The `merge_fsdp.py` script is a legacy utility that can still be used, but we recommend the built-in merger above.

```bash
python tools/merge_fsdp.py --input_dir <path_to_checkpoints> --model_name_or_class <model_name> --type <hf|fsdp2> [--output_dir <output_path>] [--step <checkpoint_step>] [--state_dict_dirname <dirname>] [--merge]
```

**Arguments:**

- `--input_dir`: Directory containing the FSDP shards to merge
- `--model_name_or_class`: The name or class of the model to load
- `--type`: Type of checkpoint (`hf` or `fsdp2`)
- `--output_dir` (optional): Directory to save the merged checkpoint
- `--step` (optional): Specific checkpoint step to merge
- `--state_dict_dirname` (optional): Subfolder name containing shards
- `--merge` (optional): Merge all checkpoints by averaging weights

**Examples:**

```bash
# Hugging Face FSDP checkpoints
python tools/merge_fsdp.py --input_dir ./checkpoints --model_name_or_class Qwen/Qwen2.5-VL-7B-Instruct --type hf --output_dir ./merged_checkpoint

# FSDP version 2 checkpoints
python tools/merge_fsdp.py --input_dir ./checkpoints --type fsdp2

# EMA checkpoints
python tools/merge_fsdp.py --input_dir ./checkpoints --type fsdp2 --state_dict_dirname pytorch_ema_model_fsdp_0
```

## Prerequisites

- Ensure you have Python installed along with the required dependencies
- Make sure the FSDP checkpoints are available in the specified directory
- For FSDP2 checkpoints, the checkpoint directory should contain:
  - `pytorch_model_fsdp_0/` for regular checkpoints
  - `pytorch_ema_model_fsdp_0/` for EMA checkpoints (if EMA is enabled)

## Evaluation

### Manual Evaluation

After merging the checkpoints, you can evaluate the model using the `lmms-eval` tool. Refer to the [lmms-eval repository](https://github.com/EvolvingLMMs-Lab/lmms-eval) for detailed instructions on setting up and running evaluations.

### Automatic Evaluation During Training

LMMs Engine also supports **asynchronous evaluation during training**, which automatically merges FSDP2 checkpoints and evaluates them without interrupting training. See [Asynchronous Checkpoint Evaluation](async_eval.md) for details.

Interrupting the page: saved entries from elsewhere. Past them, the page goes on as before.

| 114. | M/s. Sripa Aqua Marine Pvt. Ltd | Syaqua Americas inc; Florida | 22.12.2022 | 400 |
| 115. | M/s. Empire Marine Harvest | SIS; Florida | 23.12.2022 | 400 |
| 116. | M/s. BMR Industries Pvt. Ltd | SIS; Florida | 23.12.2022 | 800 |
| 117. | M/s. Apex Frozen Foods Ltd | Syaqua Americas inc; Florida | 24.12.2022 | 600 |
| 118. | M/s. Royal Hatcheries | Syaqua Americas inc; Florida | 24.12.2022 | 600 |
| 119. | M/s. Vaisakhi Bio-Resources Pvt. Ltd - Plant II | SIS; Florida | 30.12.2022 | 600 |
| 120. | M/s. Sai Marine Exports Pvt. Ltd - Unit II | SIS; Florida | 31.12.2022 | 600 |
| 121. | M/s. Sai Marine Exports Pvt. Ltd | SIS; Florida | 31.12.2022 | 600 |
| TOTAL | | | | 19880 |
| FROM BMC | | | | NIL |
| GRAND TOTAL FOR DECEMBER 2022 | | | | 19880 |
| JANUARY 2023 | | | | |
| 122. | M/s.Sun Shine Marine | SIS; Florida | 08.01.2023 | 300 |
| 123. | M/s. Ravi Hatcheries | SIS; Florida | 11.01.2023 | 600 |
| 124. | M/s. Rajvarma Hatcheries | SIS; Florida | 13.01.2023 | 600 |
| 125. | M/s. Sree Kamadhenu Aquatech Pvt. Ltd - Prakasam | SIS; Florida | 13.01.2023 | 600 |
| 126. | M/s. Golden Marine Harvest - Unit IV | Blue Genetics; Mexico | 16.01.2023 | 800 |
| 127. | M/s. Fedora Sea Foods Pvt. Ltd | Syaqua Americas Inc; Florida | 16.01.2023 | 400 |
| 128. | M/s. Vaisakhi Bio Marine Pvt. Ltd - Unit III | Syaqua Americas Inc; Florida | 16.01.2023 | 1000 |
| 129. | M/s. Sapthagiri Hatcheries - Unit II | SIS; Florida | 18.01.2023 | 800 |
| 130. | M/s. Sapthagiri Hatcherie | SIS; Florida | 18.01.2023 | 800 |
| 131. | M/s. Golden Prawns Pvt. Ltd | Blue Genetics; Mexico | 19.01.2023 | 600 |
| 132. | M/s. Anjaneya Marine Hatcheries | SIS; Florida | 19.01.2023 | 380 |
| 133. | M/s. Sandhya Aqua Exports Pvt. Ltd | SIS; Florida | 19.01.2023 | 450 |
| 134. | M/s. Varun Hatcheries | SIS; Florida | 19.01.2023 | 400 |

#### How Automatic Merging Works

When using asynchronous evaluation, the system:

1. **Detects FSDP2 Checkpoints**: Automatically identifies FSDP2-sharded checkpoints during training
2. **Merges Before Evaluation**: The LMMS-Eval server handles merging of FSDP2 checkpoints using `lmms_engine_kwargs`
3. **Evaluates Merged Checkpoints**: Runs evaluation on the merged checkpoint
4. **Returns Results**: Evaluation results are polled and logged back to your training run

#### Configuration

Enable automatic merging and evaluation:

```yaml
trainer_args:
  eval_strategy: "steps"
  eval_steps: 500
  save_steps: 500  # Must match eval_steps
  
  eval_config:
    server_url: "http://192.168.8.249:8000"
    poll_interval: 10.0
    checkpoint_key: "model"
    model: "qwen_vl"
    tasks:
      - "mmmu_val"
      - "textvqa_val"
    model_args:
      num_gpus: 8
      batch_size: 256
```

The LMMS-Eval server will automatically:
- Detect FSDP2 checkpoint format
- Merge the shards using the appropriate method
- Evaluate the merged checkpoint
- Return results to your training run

#### Benefits

- **No Manual Merging**: Checkpoints are merged automatically as part of evaluation
- **Non-Blocking**: Training continues while merging and evaluation happen in background
- **Distributed Evaluation**: Merge and evaluation run on a separate server, freeing training resources
- **Automatic Tracking**: Evaluation results are logged with the correct training step

See [Asynchronous Checkpoint Evaluation](async_eval.md) for complete documentation.